There are four visibility modifiers in Kotlin: private, protected, internal, and public. The default visibility is public.

On this page, you'll learn how the modifiers apply to different types of declaring scopes.

Packages

Functions, properties, classes, objects, and interfaces can be declared at the "top-level" directly inside a package:

// file name: example.kt
package foo

fun baz() { ... }
class Bar { ... }
  • If you don't use a visibility modifier, public is used by default, which means that your declarations will be visible everywhere.
  • If you mark a declaration as private, it will only be visible inside the file that contains the declaration.
  • If you mark it as internal, it will be visible everywhere in the same module.
  • The protected modifier is not available for top-level declarations.

To use a visible top-level declaration from another package, you should import it.

{style="note"}

Examples:

// file name: example.kt
package foo

private fun foo() { ... } // visible inside example.kt

public var bar: Int = 5 // property is visible everywhere
    private set         // setter is visible only in example.kt
    
internal val baz = 6    // visible inside the same module

Class members

For members declared inside a class:

  • private means that the member is visible inside this class only (including all its members).
  • protected means that the member has the same visibility as one marked as private, but that it is also visible in subclasses.
  • internal means that any client inside this module who sees the declaring class sees its internal members.
  • public means that any client who sees the declaring class sees its public members.

In Kotlin, an outer class does not see private members of its inner classes.

{style="note"}

If you override a protected or an internal member and do not specify the visibility explicitly, the overriding member will also have the same visibility as the original.

Examples:

open class Outer {
    private val a = 1
    protected open val b = 2
    internal open val c = 3
    val d = 4  // public by default
    
    protected class Nested {
        public val e: Int = 5
    }
}

class Subclass : Outer() {
    // a is not visible
    // b, c and d are visible
    // Nested and e are visible

    override val b = 5   // 'b' is protected
    override val c = 7   // 'c' is internal
}

class Unrelated(o: Outer) {
    // o.a, o.b are not visible
    // o.c and o.d are visible (same module)
    // Outer.Nested is not visible, and Nested::e is not visible either 
}

Constructors

Use the following syntax to specify the visibility of the primary constructor of a class:

You need to add an explicit constructor keyword.

{style="note"}

class C private constructor(a: Int) { ... }

Here the constructor is private.

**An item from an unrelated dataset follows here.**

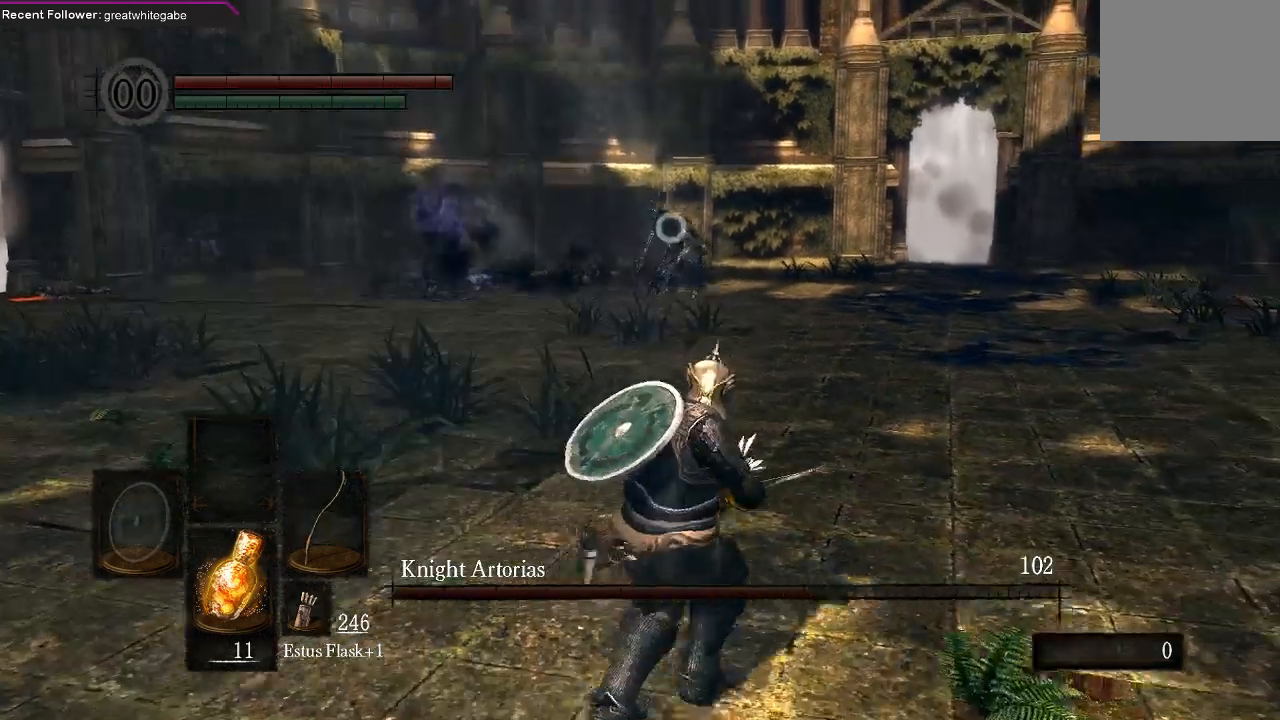
{"dt_ms": 500, "buttons": [], "left_stick": "up-left", "right_stick": "center", "events": [[67, "left_stick", "left"], [400, "left_stick", "up-left"]]}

By default, all constructors are public, which effectively amounts to them being visible everywhere the class is visible (this means that a constructor of an internal class is only visible within the same module).

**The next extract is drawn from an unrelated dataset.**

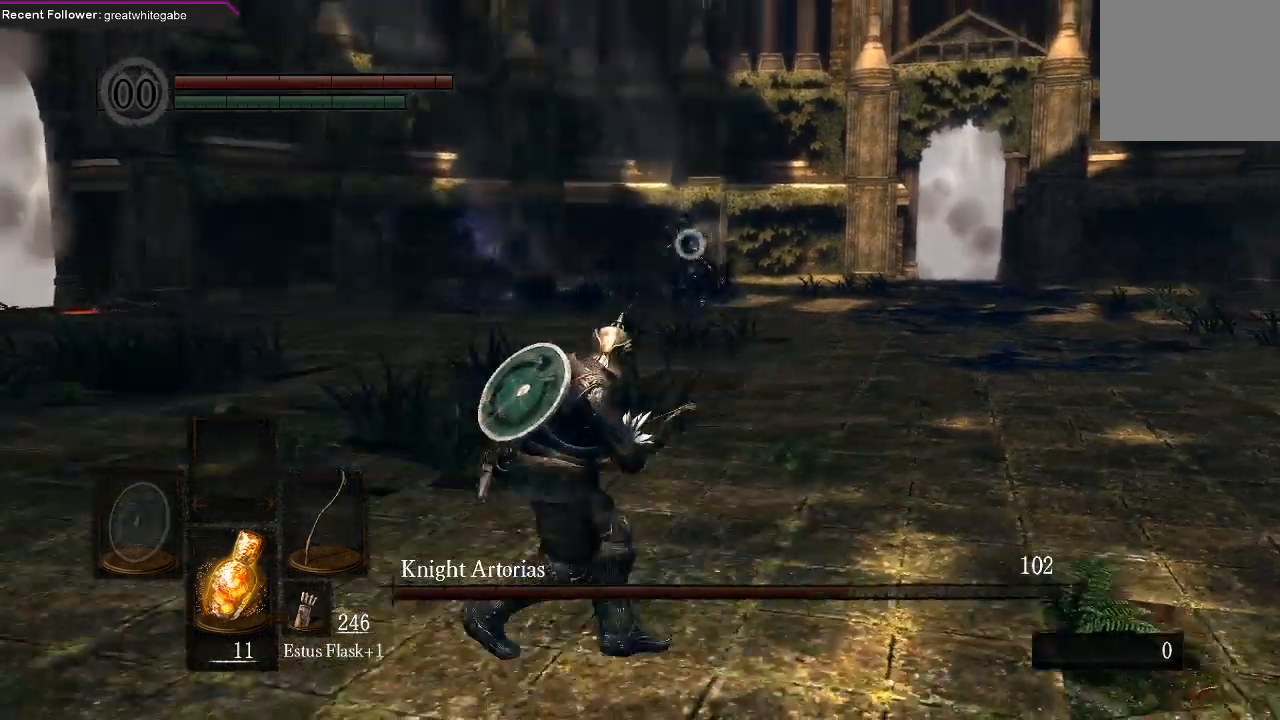
{"dt_ms": 500, "buttons": [], "left_stick": "down-right", "right_stick": "center", "events": [[67, "left_stick", "right"], [300, "left_stick", "down-right"]]}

For sealed classes, constructors are protected by default. For more information, see Sealed classes.

Local declarations

Local variables, functions, and classes can't have visibility modifiers.

Modules

The internal visibility modifier means that the member is visible within the same module. More specifically, a module is a set of Kotlin files compiled together, for example:

  • An IntelliJ IDEA module.
  • A Maven project.
  • A Gradle source set (with the exception that the test source set can access the internal declarations of main).
  • A set of files compiled with one invocation of the <kotlinc> Ant task.